> **Task to complete**:
Output all entries verbatim. Skip pictures.

*** Block opens ***

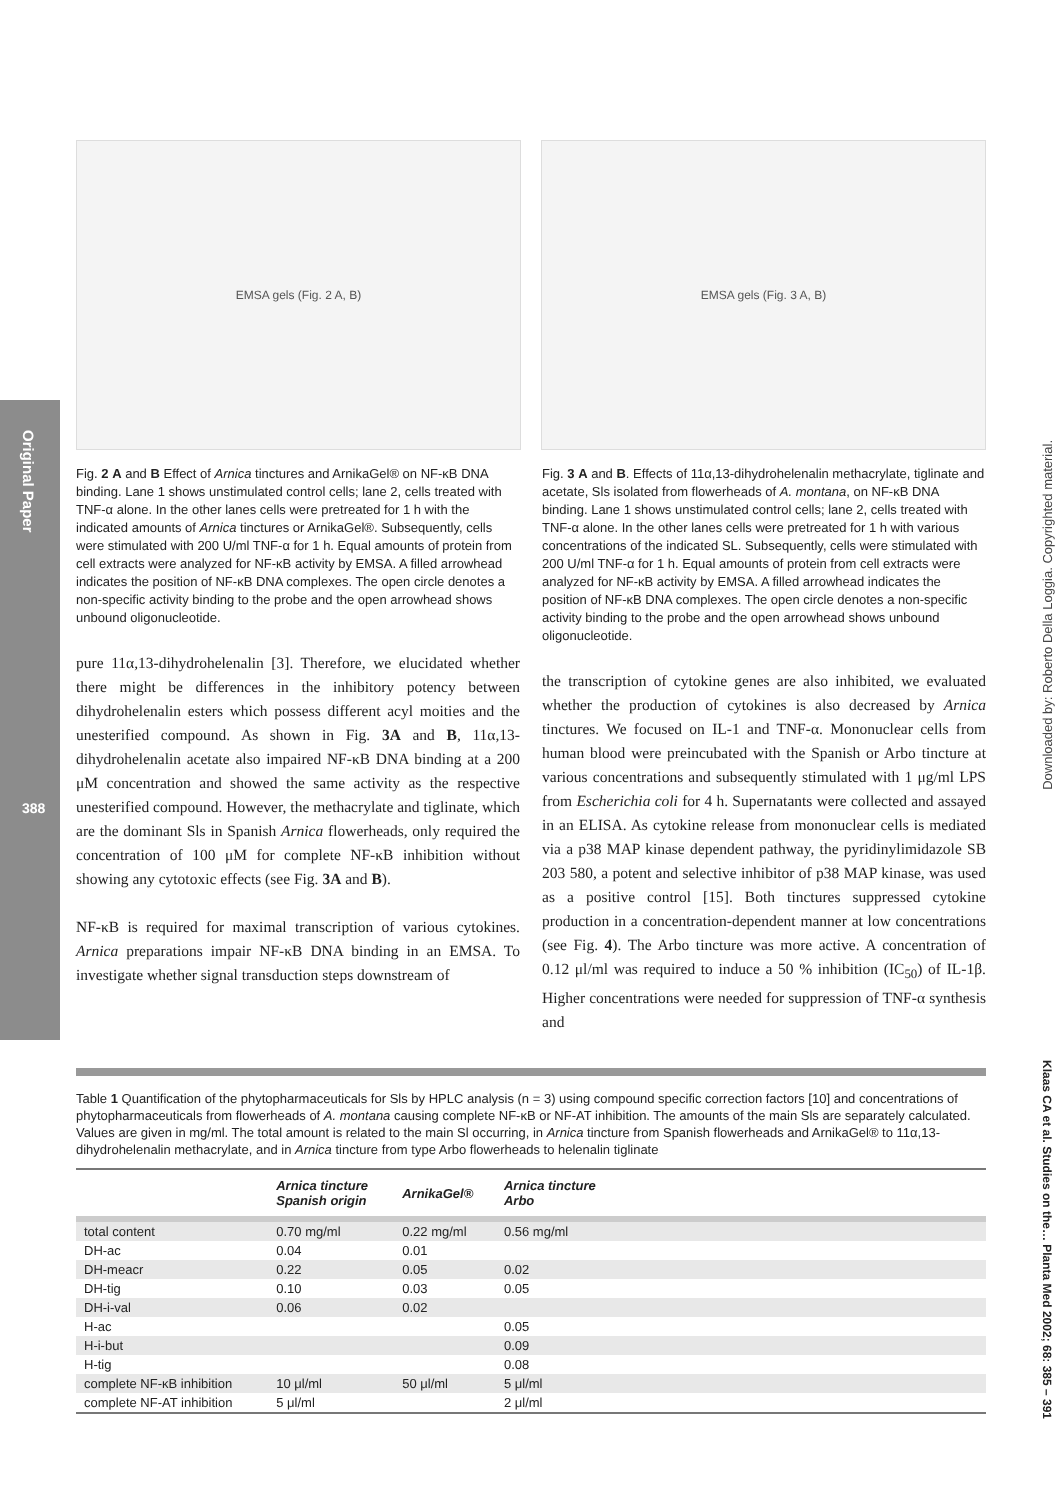Original Paper
388
Downloaded by: Roberto Della Loggia. Copyrighted material.
Klaas CA et al. Studies on the… Planta Med 2002; 68: 385 – 391
EMSA gels (Fig. 2 A, B) EMSA gels (Fig. 3 A, B)
Fig. 2 A and B Effect of Arnica tinctures and ArnikaGel® on NF-κB DNA binding. Lane 1 shows unstimulated control cells; lane 2, cells treated with TNF-α alone. In the other lanes cells were pretreated for 1 h with the indicated amounts of Arnica tinctures or ArnikaGel®. Subsequently, cells were stimulated with 200 U/ml TNF-α for 1 h. Equal amounts of protein from cell extracts were analyzed for NF-κB activity by EMSA. A filled arrowhead indicates the position of NF-κB DNA complexes. The open circle denotes a non-specific activity binding to the probe and the open arrowhead shows unbound oligonucleotide.
pure 11α,13-dihydrohelenalin [3]. Therefore, we elucidated whether there might be differences in the inhibitory potency between dihydrohelenalin esters which possess different acyl moities and the unesterified compound. As shown in Fig. 3A and B, 11α,13-dihydrohelenalin acetate also impaired NF-κB DNA binding at a 200 μM concentration and showed the same activity as the respective unesterified compound. However, the methacrylate and tiglinate, which are the dominant Sls in Spanish Arnica flowerheads, only required the concentration of 100 μM for complete NF-κB inhibition without showing any cytotoxic effects (see Fig. 3A and B).
NF-κB is required for maximal transcription of various cytokines. Arnica preparations impair NF-κB DNA binding in an EMSA. To investigate whether signal transduction steps downstream of
Fig. 3 A and B. Effects of 11α,13-dihydrohelenalin methacrylate, tiglinate and acetate, Sls isolated from flowerheads of A. montana, on NF-κB DNA binding. Lane 1 shows unstimulated control cells; lane 2, cells treated with TNF-α alone. In the other lanes cells were pretreated for 1 h with various concentrations of the indicated SL. Subsequently, cells were stimulated with 200 U/ml TNF-α for 1 h. Equal amounts of protein from cell extracts were analyzed for NF-κB activity by EMSA. A filled arrowhead indicates the position of NF-κB DNA complexes. The open circle denotes a non-specific activity binding to the probe and the open arrowhead shows unbound oligonucleotide.
the transcription of cytokine genes are also inhibited, we evaluated whether the production of cytokines is also decreased by Arnica tinctures. We focused on IL-1 and TNF-α. Mononuclear cells from human blood were preincubated with the Spanish or Arbo tincture at various concentrations and subsequently stimulated with 1 μg/ml LPS from Escherichia coli for 4 h. Supernatants were collected and assayed in an ELISA. As cytokine release from mononuclear cells is mediated via a p38 MAP kinase dependent pathway, the pyridinylimidazole SB 203 580, a potent and selective inhibitor of p38 MAP kinase, was used as a positive control [15]. Both tinctures suppressed cytokine production in a concentration-dependent manner at low concentrations (see Fig. 4). The Arbo tincture was more active. A concentration of 0.12 μl/ml was required to induce a 50 % inhibition (IC<sub>50</sub>) of IL-1β. Higher concentrations were needed for suppression of TNF-α synthesis and
Table 1 Quantification of the phytopharmaceuticals for Sls by HPLC analysis (n = 3) using compound specific correction factors [10] and concentrations of phytopharmaceuticals from flowerheads of A. montana causing complete NF-κB or NF-AT inhibition. The amounts of the main Sls are separately calculated. Values are given in mg/ml. The total amount is related to the main Sl occurring, in Arnica tincture from Spanish flowerheads and ArnikaGel® to 11α,13-dihydrohelenalin methacrylate, and in Arnica tincture from type Arbo flowerheads to helenalin tiglinate
| | Arnica tincture Spanish origin | ArnikaGel® | Arnica tincture Arbo | |
| --- | --- | --- | --- | --- |
| total content | 0.70 mg/ml | 0.22 mg/ml | 0.56 mg/ml | |
| DH-ac | 0.04 | 0.01 | | |
| DH-meacr | 0.22 | 0.05 | 0.02 | |
| DH-tig | 0.10 | 0.03 | 0.05 | |
| DH-i-val | 0.06 | 0.02 | | |
| H-ac | | | 0.05 | |
| H-i-but | | | 0.09 | |
| H-tig | | | 0.08 | |
| complete NF-κB inhibition | 10 μl/ml | 50 μl/ml | 5 μl/ml | |
| complete NF-AT inhibition | 5 μl/ml | | 2 μl/ml | |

*** Block closes ***

> **Result for this exercise**:
Original Paper
388
Downloaded by: Roberto Della Loggia. Copyrighted material.
Klaas CA et al. Studies on the… Planta Med 2002; 68: 385 – 391
EMSA gels (Fig. 2 A, B) EMSA gels (Fig. 3 A, B)
Fig. 2 A and B Effect of Arnica tinctures and ArnikaGel® on NF-κB DNA binding. Lane 1 shows unstimulated control cells; lane 2, cells treated with TNF-α alone. In the other lanes cells were pretreated for 1 h with the indicated amounts of Arnica tinctures or ArnikaGel®. Subsequently, cells were stimulated with 200 U/ml TNF-α for 1 h. Equal amounts of protein from cell extracts were analyzed for NF-κB activity by EMSA. A filled arrowhead indicates the position of NF-κB DNA complexes. The open circle denotes a non-specific activity binding to the probe and the open arrowhead shows unbound oligonucleotide.
pure 11α,13-dihydrohelenalin [3]. Therefore, we elucidated whether there might be differences in the inhibitory potency between dihydrohelenalin esters which possess different acyl moities and the unesterified compound. As shown in Fig. 3A and B, 11α,13-dihydrohelenalin acetate also impaired NF-κB DNA binding at a 200 μM concentration and showed the same activity as the respective unesterified compound. However, the methacrylate and tiglinate, which are the dominant Sls in Spanish Arnica flowerheads, only required the concentration of 100 μM for complete NF-κB inhibition without showing any cytotoxic effects (see Fig. 3A and B).
NF-κB is required for maximal transcription of various cytokines. Arnica preparations impair NF-κB DNA binding in an EMSA. To investigate whether signal transduction steps downstream of
Fig. 3 A and B. Effects of 11α,13-dihydrohelenalin methacrylate, tiglinate and acetate, Sls isolated from flowerheads of A. montana, on NF-κB DNA binding. Lane 1 shows unstimulated control cells; lane 2, cells treated with TNF-α alone. In the other lanes cells were pretreated for 1 h with various concentrations of the indicated SL. Subsequently, cells were stimulated with 200 U/ml TNF-α for 1 h. Equal amounts of protein from cell extracts were analyzed for NF-κB activity by EMSA. A filled arrowhead indicates the position of NF-κB DNA complexes. The open circle denotes a non-specific activity binding to the probe and the open arrowhead shows unbound oligonucleotide.
the transcription of cytokine genes are also inhibited, we evaluated whether the production of cytokines is also decreased by Arnica tinctures. We focused on IL-1 and TNF-α. Mononuclear cells from human blood were preincubated with the Spanish or Arbo tincture at various concentrations and subsequently stimulated with 1 μg/ml LPS from Escherichia coli for 4 h. Supernatants were collected and assayed in an ELISA. As cytokine release from mononuclear cells is mediated via a p38 MAP kinase dependent pathway, the pyridinylimidazole SB 203 580, a potent and selective inhibitor of p38 MAP kinase, was used as a positive control [15]. Both tinctures suppressed cytokine production in a concentration-dependent manner at low concentrations (see Fig. 4). The Arbo tincture was more active. A concentration of 0.12 μl/ml was required to induce a 50 % inhibition (IC<sub>50</sub>) of IL-1β. Higher concentrations were needed for suppression of TNF-α synthesis and
Table 1 Quantification of the phytopharmaceuticals for Sls by HPLC analysis (n = 3) using compound specific correction factors [10] and concentrations of phytopharmaceuticals from flowerheads of A. montana causing complete NF-κB or NF-AT inhibition. The amounts of the main Sls are separately calculated. Values are given in mg/ml. The total amount is related to the main Sl occurring, in Arnica tincture from Spanish flowerheads and ArnikaGel® to 11α,13-dihydrohelenalin methacrylate, and in Arnica tincture from type Arbo flowerheads to helenalin tiglinate
| | Arnica tincture Spanish origin | ArnikaGel® | Arnica tincture Arbo | |
| --- | --- | --- | --- | --- |
| total content | 0.70 mg/ml | 0.22 mg/ml | 0.56 mg/ml | |
| DH-ac | 0.04 | 0.01 | | |
| DH-meacr | 0.22 | 0.05 | 0.02 | |
| DH-tig | 0.10 | 0.03 | 0.05 | |
| DH-i-val | 0.06 | 0.02 | | |
| H-ac | | | 0.05 | |
| H-i-but | | | 0.09 | |
| H-tig | | | 0.08 | |
| complete NF-κB inhibition | 10 μl/ml | 50 μl/ml | 5 μl/ml | |
| complete NF-AT inhibition | 5 μl/ml | | 2 μl/ml | |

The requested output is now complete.